Extracted page text data
● ● ● ● ●
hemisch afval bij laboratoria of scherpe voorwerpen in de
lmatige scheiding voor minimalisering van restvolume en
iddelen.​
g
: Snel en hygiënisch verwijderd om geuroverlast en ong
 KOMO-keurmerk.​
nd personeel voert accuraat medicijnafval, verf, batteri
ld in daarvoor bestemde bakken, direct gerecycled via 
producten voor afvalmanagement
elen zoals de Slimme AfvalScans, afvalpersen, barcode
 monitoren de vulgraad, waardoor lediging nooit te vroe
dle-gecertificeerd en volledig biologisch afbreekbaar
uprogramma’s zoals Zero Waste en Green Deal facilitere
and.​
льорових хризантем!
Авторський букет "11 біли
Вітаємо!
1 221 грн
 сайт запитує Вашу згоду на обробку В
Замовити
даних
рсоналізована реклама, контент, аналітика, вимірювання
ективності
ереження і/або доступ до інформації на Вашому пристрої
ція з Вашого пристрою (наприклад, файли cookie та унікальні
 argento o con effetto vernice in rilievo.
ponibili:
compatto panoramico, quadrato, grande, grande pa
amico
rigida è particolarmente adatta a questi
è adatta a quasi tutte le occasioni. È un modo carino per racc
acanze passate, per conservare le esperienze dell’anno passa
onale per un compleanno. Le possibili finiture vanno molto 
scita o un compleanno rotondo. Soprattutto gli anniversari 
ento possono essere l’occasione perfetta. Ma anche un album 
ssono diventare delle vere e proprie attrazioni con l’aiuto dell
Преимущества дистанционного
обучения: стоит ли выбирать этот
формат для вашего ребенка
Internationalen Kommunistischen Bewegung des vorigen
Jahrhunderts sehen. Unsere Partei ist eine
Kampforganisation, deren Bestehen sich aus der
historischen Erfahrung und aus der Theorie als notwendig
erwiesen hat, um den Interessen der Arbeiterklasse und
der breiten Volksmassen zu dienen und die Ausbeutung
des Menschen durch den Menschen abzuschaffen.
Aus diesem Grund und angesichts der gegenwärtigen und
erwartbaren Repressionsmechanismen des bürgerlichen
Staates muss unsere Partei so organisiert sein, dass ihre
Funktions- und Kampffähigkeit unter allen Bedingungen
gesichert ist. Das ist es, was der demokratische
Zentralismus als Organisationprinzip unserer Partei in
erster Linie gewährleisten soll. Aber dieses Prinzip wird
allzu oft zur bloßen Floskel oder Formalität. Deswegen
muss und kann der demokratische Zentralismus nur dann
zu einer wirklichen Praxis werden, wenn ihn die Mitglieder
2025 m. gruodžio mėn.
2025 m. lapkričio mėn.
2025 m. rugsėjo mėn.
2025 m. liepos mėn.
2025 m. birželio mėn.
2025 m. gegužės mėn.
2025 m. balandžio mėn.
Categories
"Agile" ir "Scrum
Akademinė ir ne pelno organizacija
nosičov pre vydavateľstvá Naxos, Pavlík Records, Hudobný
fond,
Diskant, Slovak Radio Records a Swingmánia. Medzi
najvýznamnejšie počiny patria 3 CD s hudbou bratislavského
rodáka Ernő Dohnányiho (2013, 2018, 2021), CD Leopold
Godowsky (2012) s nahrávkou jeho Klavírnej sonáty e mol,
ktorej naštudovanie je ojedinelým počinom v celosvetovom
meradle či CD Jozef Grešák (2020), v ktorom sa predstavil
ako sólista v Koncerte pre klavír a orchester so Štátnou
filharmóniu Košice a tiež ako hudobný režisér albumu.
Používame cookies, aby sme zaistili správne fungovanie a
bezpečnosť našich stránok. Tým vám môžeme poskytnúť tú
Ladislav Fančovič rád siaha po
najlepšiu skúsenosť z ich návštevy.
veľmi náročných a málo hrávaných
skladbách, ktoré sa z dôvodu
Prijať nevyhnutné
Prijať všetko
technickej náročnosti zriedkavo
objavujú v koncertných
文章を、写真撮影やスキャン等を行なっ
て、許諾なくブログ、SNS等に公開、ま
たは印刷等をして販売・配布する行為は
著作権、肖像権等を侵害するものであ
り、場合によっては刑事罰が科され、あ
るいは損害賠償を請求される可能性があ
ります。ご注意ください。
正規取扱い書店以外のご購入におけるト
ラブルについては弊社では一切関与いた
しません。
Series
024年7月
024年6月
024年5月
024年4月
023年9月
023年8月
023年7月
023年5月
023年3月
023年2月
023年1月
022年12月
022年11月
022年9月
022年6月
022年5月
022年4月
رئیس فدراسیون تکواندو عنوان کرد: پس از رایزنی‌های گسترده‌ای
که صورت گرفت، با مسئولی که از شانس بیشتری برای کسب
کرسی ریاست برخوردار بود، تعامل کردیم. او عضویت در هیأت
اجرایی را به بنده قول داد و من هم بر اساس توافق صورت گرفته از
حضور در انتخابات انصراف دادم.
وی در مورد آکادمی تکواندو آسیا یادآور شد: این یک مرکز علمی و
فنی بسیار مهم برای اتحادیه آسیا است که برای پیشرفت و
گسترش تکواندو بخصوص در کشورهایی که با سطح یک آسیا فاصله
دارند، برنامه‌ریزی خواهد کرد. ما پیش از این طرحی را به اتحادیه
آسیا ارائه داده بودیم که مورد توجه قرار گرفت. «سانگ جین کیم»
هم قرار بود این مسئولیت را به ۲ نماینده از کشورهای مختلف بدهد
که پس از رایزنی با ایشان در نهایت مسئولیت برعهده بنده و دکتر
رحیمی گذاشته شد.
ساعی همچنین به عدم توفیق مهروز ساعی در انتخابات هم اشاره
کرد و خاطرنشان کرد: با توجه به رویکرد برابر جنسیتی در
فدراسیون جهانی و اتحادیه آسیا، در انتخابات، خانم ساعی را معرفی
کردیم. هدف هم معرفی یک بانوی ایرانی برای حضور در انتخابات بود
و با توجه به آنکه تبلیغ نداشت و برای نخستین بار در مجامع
● ● ● ● ●
# WORK REQUIRED
Provide an exact transcription of every entry above.

# EXERCISE RESPONSE
hemisch afval bij laboratoria of scherpe voorwerpen in de
lmatige scheiding voor minimalisering van restvolume en
iddelen.​
g
: Snel en hygiënisch verwijderd om geuroverlast en ong
 KOMO-keurmerk.​
nd personeel voert accuraat medicijnafval, verf, batteri
ld in daarvoor bestemde bakken, direct gerecycled via 
producten voor afvalmanagement
elen zoals de Slimme AfvalScans, afvalpersen, barcode
 monitoren de vulgraad, waardoor lediging nooit te vroe
dle-gecertificeerd en volledig biologisch afbreekbaar
uprogramma’s zoals Zero Waste en Green Deal facilitere
and.​
льорових хризантем!
Авторський букет "11 біли
Вітаємо!
1 221 грн
 сайт запитує Вашу згоду на обробку В
Замовити
даних
рсоналізована реклама, контент, аналітика, вимірювання
ективності
ереження і/або доступ до інформації на Вашому пристрої
ція з Вашого пристрою (наприклад, файли cookie та унікальні
 argento o con effetto vernice in rilievo.
ponibili:
compatto panoramico, quadrato, grande, grande pa
amico
rigida è particolarmente adatta a questi
è adatta a quasi tutte le occasioni. È un modo carino per racc
acanze passate, per conservare le esperienze dell’anno passa
onale per un compleanno. Le possibili finiture vanno molto 
scita o un compleanno rotondo. Soprattutto gli anniversari 
ento possono essere l’occasione perfetta. Ma anche un album 
ssono diventare delle vere e proprie attrazioni con l’aiuto dell
Преимущества дистанционного
обучения: стоит ли выбирать этот
формат для вашего ребенка
Internationalen Kommunistischen Bewegung des vorigen
Jahrhunderts sehen. Unsere Partei ist eine
Kampforganisation, deren Bestehen sich aus der
historischen Erfahrung und aus der Theorie als notwendig
erwiesen hat, um den Interessen der Arbeiterklasse und
der breiten Volksmassen zu dienen und die Ausbeutung
des Menschen durch den Menschen abzuschaffen.
Aus diesem Grund und angesichts der gegenwärtigen und
erwartbaren Repressionsmechanismen des bürgerlichen
Staates muss unsere Partei so organisiert sein, dass ihre
Funktions- und Kampffähigkeit unter allen Bedingungen
gesichert ist. Das ist es, was der demokratische
Zentralismus als Organisationprinzip unserer Partei in
erster Linie gewährleisten soll. Aber dieses Prinzip wird
allzu oft zur bloßen Floskel oder Formalität. Deswegen
muss und kann der demokratische Zentralismus nur dann
zu einer wirklichen Praxis werden, wenn ihn die Mitglieder
2025 m. gruodžio mėn.
2025 m. lapkričio mėn.
2025 m. rugsėjo mėn.
2025 m. liepos mėn.
2025 m. birželio mėn.
2025 m. gegužės mėn.
2025 m. balandžio mėn.
Categories
"Agile" ir "Scrum
Akademinė ir ne pelno organizacija
nosičov pre vydavateľstvá Naxos, Pavlík Records, Hudobný
fond,
Diskant, Slovak Radio Records a Swingmánia. Medzi
najvýznamnejšie počiny patria 3 CD s hudbou bratislavského
rodáka Ernő Dohnányiho (2013, 2018, 2021), CD Leopold
Godowsky (2012) s nahrávkou jeho Klavírnej sonáty e mol,
ktorej naštudovanie je ojedinelým počinom v celosvetovom
meradle či CD Jozef Grešák (2020), v ktorom sa predstavil
ako sólista v Koncerte pre klavír a orchester so Štátnou
filharmóniu Košice a tiež ako hudobný režisér albumu.
Používame cookies, aby sme zaistili správne fungovanie a
bezpečnosť našich stránok. Tým vám môžeme poskytnúť tú
Ladislav Fančovič rád siaha po
najlepšiu skúsenosť z ich návštevy.
veľmi náročných a málo hrávaných
skladbách, ktoré sa z dôvodu
Prijať nevyhnutné
Prijať všetko
technickej náročnosti zriedkavo
objavujú v koncertných
文章を、写真撮影やスキャン等を行なっ
て、許諾なくブログ、SNS等に公開、ま
たは印刷等をして販売・配布する行為は
著作権、肖像権等を侵害するものであ
り、場合によっては刑事罰が科され、あ
るいは損害賠償を請求される可能性があ
ります。ご注意ください。
正規取扱い書店以外のご購入におけるト
ラブルについては弊社では一切関与いた
しません。
Series
024年7月
024年6月
024年5月
024年4月
023年9月
023年8月
023年7月
023年5月
023年3月
023年2月
023年1月
022年12月
022年11月
022年9月
022年6月
022年5月
022年4月
رئیس فدراسیون تکواندو عنوان کرد: پس از رایزنی‌های گسترده‌ای
که صورت گرفت، با مسئولی که از شانس بیشتری برای کسب
کرسی ریاست برخوردار بود، تعامل کردیم. او عضویت در هیأت
اجرایی را به بنده قول داد و من هم بر اساس توافق صورت گرفته از
حضور در انتخابات انصراف دادم.
وی در مورد آکادمی تکواندو آسیا یادآور شد: این یک مرکز علمی و
فنی بسیار مهم برای اتحادیه آسیا است که برای پیشرفت و
گسترش تکواندو بخصوص در کشورهایی که با سطح یک آسیا فاصله
دارند، برنامه‌ریزی خواهد کرد. ما پیش از این طرحی را به اتحادیه
آسیا ارائه داده بودیم که مورد توجه قرار گرفت. «سانگ جین کیم»
هم قرار بود این مسئولیت را به ۲ نماینده از کشورهای مختلف بدهد
که پس از رایزنی با ایشان در نهایت مسئولیت برعهده بنده و دکتر
رحیمی گذاشته شد.
ساعی همچنین به عدم توفیق مهروز ساعی در انتخابات هم اشاره
کرد و خاطرنشان کرد: با توجه به رویکرد برابر جنسیتی در
فدراسیون جهانی و اتحادیه آسیا، در انتخابات، خانم ساعی را معرفی
کردیم. هدف هم معرفی یک بانوی ایرانی برای حضور در انتخابات بود
و با توجه به آنکه تبلیغ نداشت و برای نخستین بار در مجامع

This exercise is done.